**Your task**:
Please rewrite the material below unchanged, except swap each "Person at" for "Figure in box".

(Exercise data)

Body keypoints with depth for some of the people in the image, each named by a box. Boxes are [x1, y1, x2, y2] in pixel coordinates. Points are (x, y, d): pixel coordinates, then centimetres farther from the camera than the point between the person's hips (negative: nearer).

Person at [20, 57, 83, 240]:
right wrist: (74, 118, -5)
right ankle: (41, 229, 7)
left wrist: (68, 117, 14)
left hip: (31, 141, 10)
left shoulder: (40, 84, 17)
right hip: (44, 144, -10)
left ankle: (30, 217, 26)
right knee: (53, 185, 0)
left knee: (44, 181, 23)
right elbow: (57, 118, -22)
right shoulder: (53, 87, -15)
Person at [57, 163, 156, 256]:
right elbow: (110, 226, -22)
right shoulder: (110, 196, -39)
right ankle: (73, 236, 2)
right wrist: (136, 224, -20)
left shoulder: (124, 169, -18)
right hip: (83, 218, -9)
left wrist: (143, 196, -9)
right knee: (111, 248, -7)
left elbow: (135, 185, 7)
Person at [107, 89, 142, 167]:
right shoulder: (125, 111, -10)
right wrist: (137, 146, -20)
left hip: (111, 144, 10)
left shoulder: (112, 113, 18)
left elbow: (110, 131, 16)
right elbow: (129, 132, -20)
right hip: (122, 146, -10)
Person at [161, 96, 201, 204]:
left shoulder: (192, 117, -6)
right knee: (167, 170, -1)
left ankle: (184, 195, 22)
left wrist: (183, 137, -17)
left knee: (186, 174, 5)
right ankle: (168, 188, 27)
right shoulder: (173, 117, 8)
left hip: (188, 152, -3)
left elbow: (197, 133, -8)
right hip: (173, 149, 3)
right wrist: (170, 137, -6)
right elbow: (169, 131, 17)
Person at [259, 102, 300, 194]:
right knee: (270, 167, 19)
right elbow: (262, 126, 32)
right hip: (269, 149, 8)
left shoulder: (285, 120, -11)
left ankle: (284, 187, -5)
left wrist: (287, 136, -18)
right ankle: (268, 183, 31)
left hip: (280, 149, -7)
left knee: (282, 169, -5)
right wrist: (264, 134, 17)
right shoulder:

(End Exercise data)

**Output below**:
Body keypoints with depth for some of the people in the image, each named by a box. Boxes are [x1, y1, x2, y2] in pixel coordinates. Points are (x, y, d): pixel coordinates, then centimetres farther from the camera than the point between the person's hips (negative: nearer).

Figure in box [20, 57, 83, 240]:
right wrist: (74, 118, -5)
right ankle: (41, 229, 7)
left wrist: (68, 117, 14)
left hip: (31, 141, 10)
left shoulder: (40, 84, 17)
right hip: (44, 144, -10)
left ankle: (30, 217, 26)
right knee: (53, 185, 0)
left knee: (44, 181, 23)
right elbow: (57, 118, -22)
right shoulder: (53, 87, -15)
Figure in box [57, 163, 156, 256]:
right elbow: (110, 226, -22)
right shoulder: (110, 196, -39)
right ankle: (73, 236, 2)
right wrist: (136, 224, -20)
left shoulder: (124, 169, -18)
right hip: (83, 218, -9)
left wrist: (143, 196, -9)
right knee: (111, 248, -7)
left elbow: (135, 185, 7)
Figure in box [107, 89, 142, 167]:
right shoulder: (125, 111, -10)
right wrist: (137, 146, -20)
left hip: (111, 144, 10)
left shoulder: (112, 113, 18)
left elbow: (110, 131, 16)
right elbow: (129, 132, -20)
right hip: (122, 146, -10)
Figure in box [161, 96, 201, 204]:
left shoulder: (192, 117, -6)
right knee: (167, 170, -1)
left ankle: (184, 195, 22)
left wrist: (183, 137, -17)
left knee: (186, 174, 5)
right ankle: (168, 188, 27)
right shoulder: (173, 117, 8)
left hip: (188, 152, -3)
left elbow: (197, 133, -8)
right hip: (173, 149, 3)
right wrist: (170, 137, -6)
right elbow: (169, 131, 17)
Figure in box [259, 102, 300, 194]:
right knee: (270, 167, 19)
right elbow: (262, 126, 32)
right hip: (269, 149, 8)
left shoulder: (285, 120, -11)
left ankle: (284, 187, -5)
left wrist: (287, 136, -18)
right ankle: (268, 183, 31)
left hip: (280, 149, -7)
left knee: (282, 169, -5)
right wrist: (264, 134, 17)
right shoulder:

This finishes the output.